Generalized Discrete Diffusion with Self-Correction
This work addresses a domain-specific problem for researchers and practitioners in discrete diffusion models, offering an incremental improvement over prior methods like GIDD.
The paper tackles the problem of limited generalization and impaired reasoning in discrete diffusion models with self-correction by proposing a Self-Correcting Discrete Diffusion (SCDD) model that reformulates pretrained self-correction with explicit state transitions and learns directly in discrete time, resulting in more efficient parallel decoding while preserving generation quality at the GPT-2 scale.

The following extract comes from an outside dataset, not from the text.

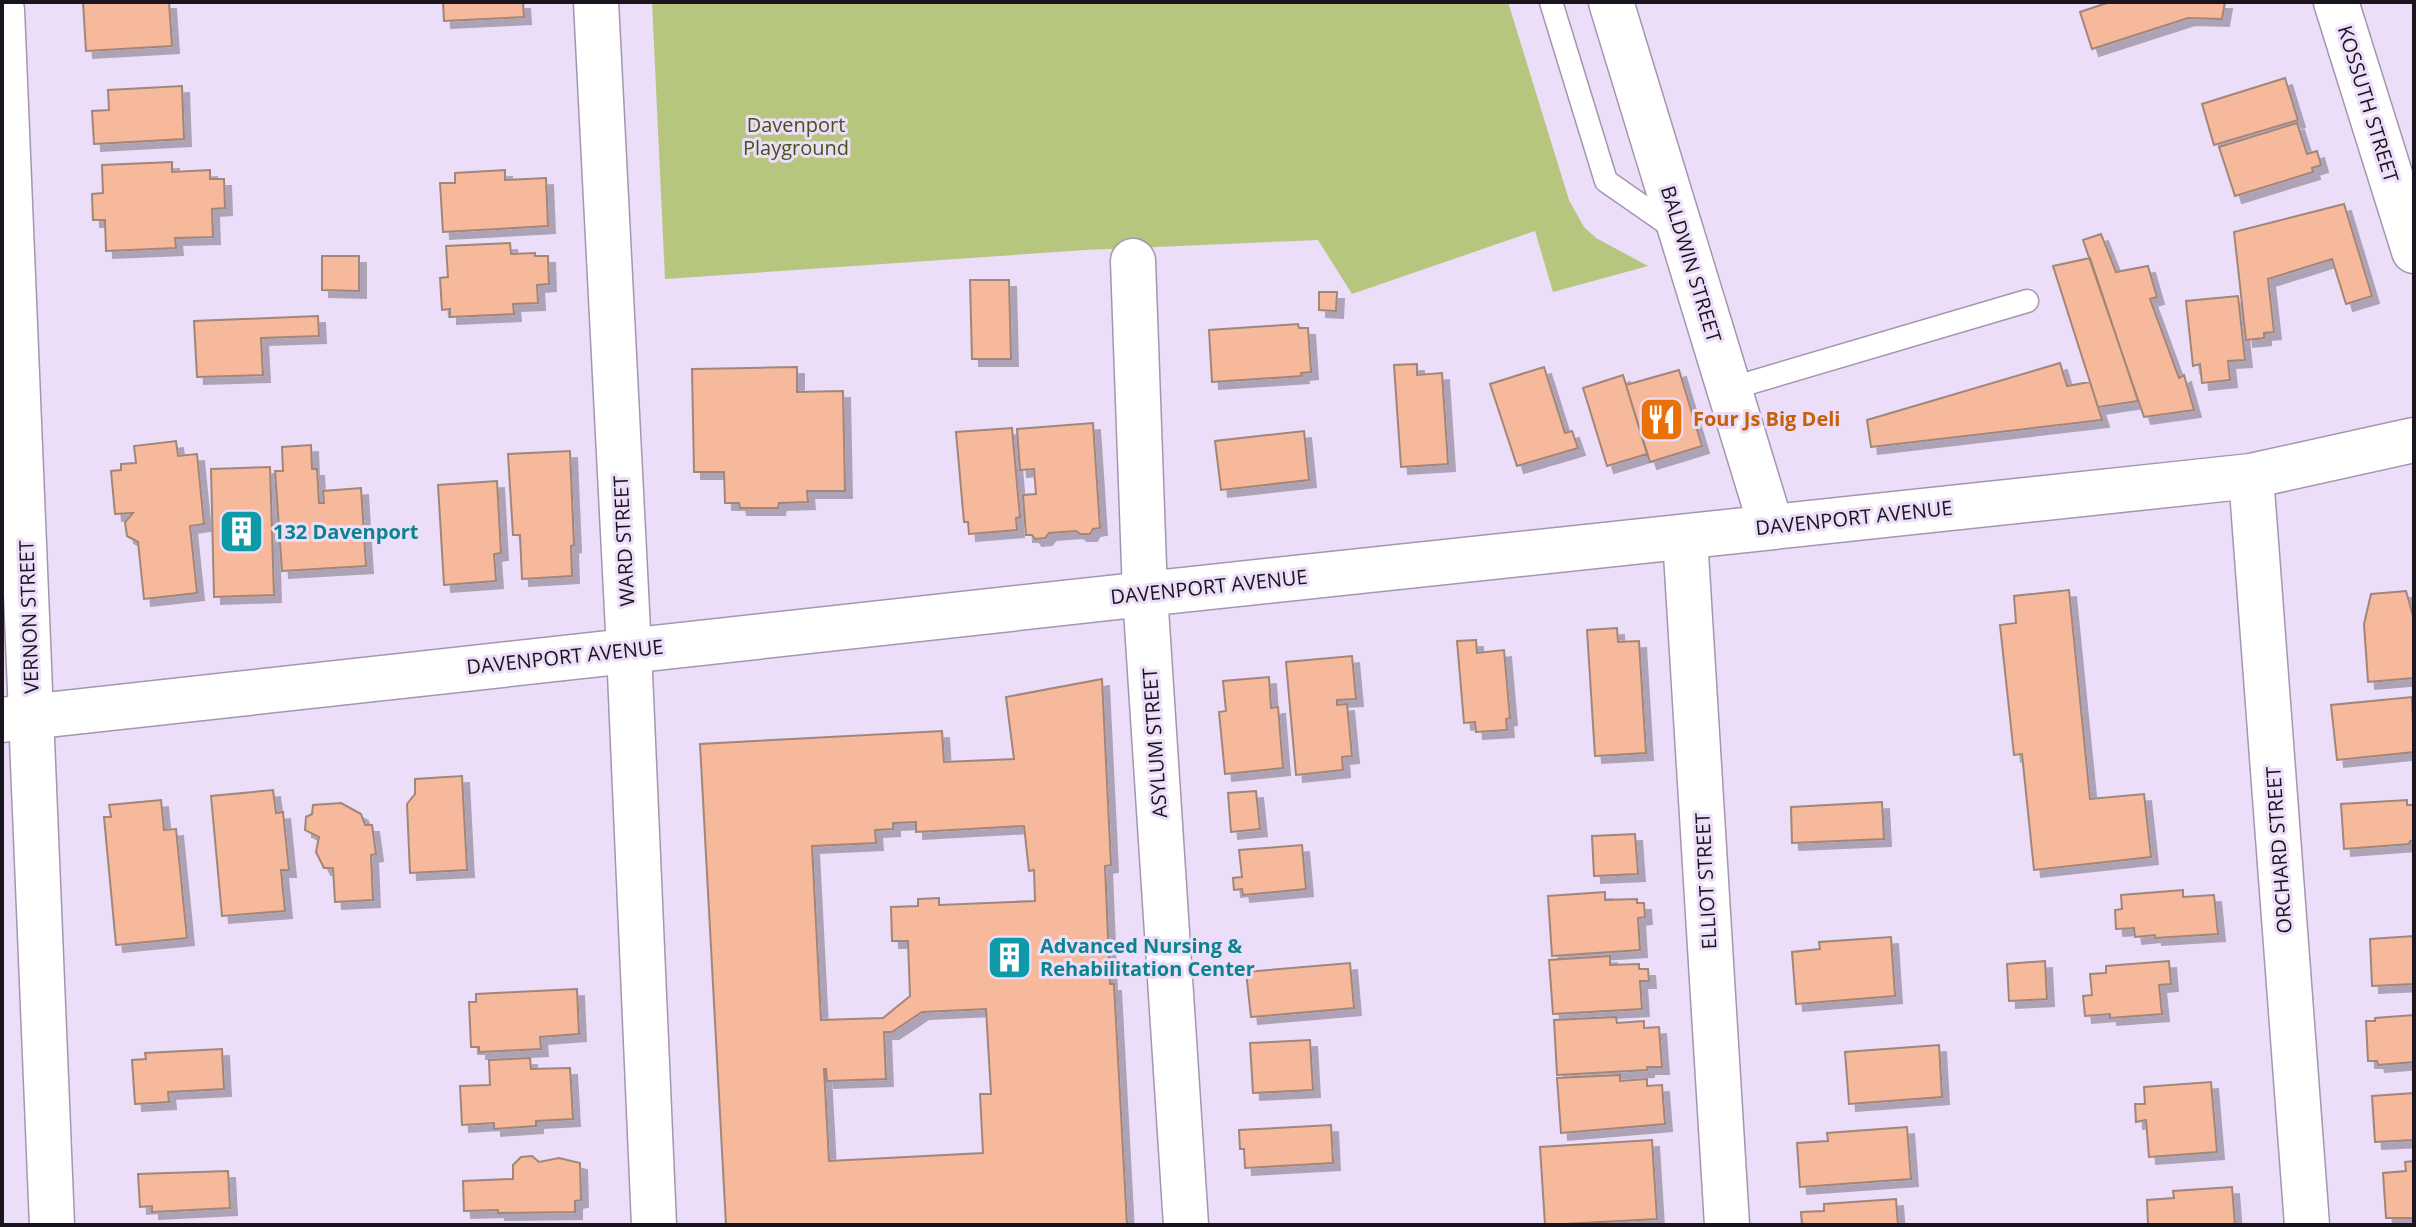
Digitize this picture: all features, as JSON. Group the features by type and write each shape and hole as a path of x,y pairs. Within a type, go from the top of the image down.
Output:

Self-correction is an effective technique for maintaining parallel sampling in discrete diffusion models with minimal performance degradation. Prior work has explored self-correction at inference time or during post-training; however, such approaches often suffer from limited generalization and may impair reasoning performance. GIDD pioneers pretraining-based self-correction via a multi-step BERT-style uniform-absorbing objective. However, GIDD relies on a continuous interpolation-based pipeline with opaque interactions between uniform transitions and absorbing masks, which complicates hyperparameter tuning and hinders practical performance. In this work, we propose a Self-Correcting Discrete Diffusion (SCDD) model to reformulate pretrained self-correction with explicit state transitions and learn directly in discrete time. Our framework also simplifies the training noise schedule, eliminates a redundant remasking step, and relies exclusively on uniform transitions to learn self-correction. Experiments at the GPT-2 scale demonstrate that our method enables more efficient parallel decoding while preserving generation quality.